• TESTO DI STUDIO:
==================================================

Due studi e un report indagano anche sull’efficacia del vaccino sulle varianti: Moderna risulta più efficace contro la variante della California, ma più debole contro quella britannica.


Sono in circolo da tempo, ormai: è il momento degli studi scientifici sui vaccini. Quello prodotto da Moderna è stato messo a nudo da due studi e da un report sulle reazioni avverse.L’interesse era soprattutto per la risposta del prodotto alle varianti in circolazione e per la sua durata.

La prima ricerca, condotta dai ricercatori della Duke University, ha rilevato che gli anticorpi generati dal vaccino di Moderna hanno un potere neutralizzante circa due volte inferiore contro il ceppo scoperto per la prima volta in California, ma si ritiene che l’efficacia sia comunque buona. Più debole invece la risposta alla variante britannica, anche se è considerato sempre protettivo.

==================================================

• PROBLEMI DA RISOLVERE:
[A] Traduci in inglese questa frase del testo sul vaccino Moderna: "Quello prodotto da Moderna è stato messo a nudo da due studi e da un report sulle reazioni avverse."
[B] Secondo il testo sul vaccino Moderna, da chi è stata condotta la prima ricerca?

• DATI DI PARTENZA:
==================================================

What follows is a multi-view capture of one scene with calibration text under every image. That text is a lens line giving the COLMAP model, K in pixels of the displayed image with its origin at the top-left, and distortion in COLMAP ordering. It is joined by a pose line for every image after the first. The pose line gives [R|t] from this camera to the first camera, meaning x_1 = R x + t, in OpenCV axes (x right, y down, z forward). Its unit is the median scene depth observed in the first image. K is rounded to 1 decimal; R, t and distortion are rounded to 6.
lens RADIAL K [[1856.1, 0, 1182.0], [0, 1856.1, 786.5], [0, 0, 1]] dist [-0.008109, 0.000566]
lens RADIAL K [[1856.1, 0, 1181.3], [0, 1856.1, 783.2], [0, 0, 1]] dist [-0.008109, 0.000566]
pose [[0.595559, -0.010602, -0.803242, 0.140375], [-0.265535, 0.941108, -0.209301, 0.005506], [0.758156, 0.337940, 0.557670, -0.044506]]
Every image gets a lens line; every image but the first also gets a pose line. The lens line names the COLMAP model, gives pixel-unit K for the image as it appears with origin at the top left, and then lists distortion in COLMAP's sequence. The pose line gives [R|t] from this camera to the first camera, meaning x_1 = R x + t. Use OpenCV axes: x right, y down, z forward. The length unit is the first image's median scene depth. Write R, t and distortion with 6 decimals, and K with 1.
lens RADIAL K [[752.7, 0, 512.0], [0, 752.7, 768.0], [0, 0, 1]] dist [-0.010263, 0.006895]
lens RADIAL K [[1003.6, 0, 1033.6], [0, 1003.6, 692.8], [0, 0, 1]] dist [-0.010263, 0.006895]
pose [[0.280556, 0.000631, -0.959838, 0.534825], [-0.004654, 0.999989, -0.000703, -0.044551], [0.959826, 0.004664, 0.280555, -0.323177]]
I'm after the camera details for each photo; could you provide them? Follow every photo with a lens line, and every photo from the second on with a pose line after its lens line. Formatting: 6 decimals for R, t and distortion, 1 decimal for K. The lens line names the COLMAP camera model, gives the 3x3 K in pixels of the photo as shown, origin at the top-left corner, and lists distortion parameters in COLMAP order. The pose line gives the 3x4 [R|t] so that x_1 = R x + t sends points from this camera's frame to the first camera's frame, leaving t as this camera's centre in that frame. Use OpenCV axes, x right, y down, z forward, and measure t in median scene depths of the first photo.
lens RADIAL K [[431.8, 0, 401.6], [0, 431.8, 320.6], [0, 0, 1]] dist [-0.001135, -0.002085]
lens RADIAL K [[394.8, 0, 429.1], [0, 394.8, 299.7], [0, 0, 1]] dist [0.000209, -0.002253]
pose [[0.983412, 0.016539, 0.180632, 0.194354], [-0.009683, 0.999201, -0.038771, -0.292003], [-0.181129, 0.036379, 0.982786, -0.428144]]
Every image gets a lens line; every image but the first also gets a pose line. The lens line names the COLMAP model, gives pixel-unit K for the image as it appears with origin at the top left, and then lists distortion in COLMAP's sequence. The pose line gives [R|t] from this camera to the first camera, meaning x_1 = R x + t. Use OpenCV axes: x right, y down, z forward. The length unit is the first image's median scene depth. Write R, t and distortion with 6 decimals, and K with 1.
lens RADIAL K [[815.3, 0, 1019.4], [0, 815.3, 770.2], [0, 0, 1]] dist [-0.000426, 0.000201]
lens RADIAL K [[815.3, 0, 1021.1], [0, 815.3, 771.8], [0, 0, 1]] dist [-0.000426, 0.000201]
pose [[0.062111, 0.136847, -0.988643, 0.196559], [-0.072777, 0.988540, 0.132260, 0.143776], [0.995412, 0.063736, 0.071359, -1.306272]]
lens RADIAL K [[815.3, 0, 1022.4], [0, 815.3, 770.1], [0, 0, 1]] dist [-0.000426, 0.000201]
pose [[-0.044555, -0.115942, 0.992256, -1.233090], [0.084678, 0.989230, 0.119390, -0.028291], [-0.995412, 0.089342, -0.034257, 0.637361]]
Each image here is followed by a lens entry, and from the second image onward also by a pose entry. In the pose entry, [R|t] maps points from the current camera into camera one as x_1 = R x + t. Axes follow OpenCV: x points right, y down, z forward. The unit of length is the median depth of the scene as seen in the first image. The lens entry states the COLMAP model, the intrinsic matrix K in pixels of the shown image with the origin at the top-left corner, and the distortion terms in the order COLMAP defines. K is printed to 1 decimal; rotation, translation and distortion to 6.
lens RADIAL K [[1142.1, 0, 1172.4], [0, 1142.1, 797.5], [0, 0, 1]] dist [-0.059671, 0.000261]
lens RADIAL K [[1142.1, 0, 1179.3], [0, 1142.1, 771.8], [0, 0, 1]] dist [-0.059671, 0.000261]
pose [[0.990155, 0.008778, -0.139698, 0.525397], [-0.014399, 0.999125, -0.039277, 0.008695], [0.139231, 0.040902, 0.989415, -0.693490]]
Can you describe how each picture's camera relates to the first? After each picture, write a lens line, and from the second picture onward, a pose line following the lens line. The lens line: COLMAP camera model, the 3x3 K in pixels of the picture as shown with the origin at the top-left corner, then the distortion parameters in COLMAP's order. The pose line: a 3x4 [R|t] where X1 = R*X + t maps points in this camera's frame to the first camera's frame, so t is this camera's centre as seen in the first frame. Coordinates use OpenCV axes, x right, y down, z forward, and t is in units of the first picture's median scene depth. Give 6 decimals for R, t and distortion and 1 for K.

==================================================

• SOLUZIONI DELLE ATTIVITÀ:
[A] The one produced by Moderna has been laid bare by two studies and a report on adverse reactions.

[B] Dai ricercatori della Duke University.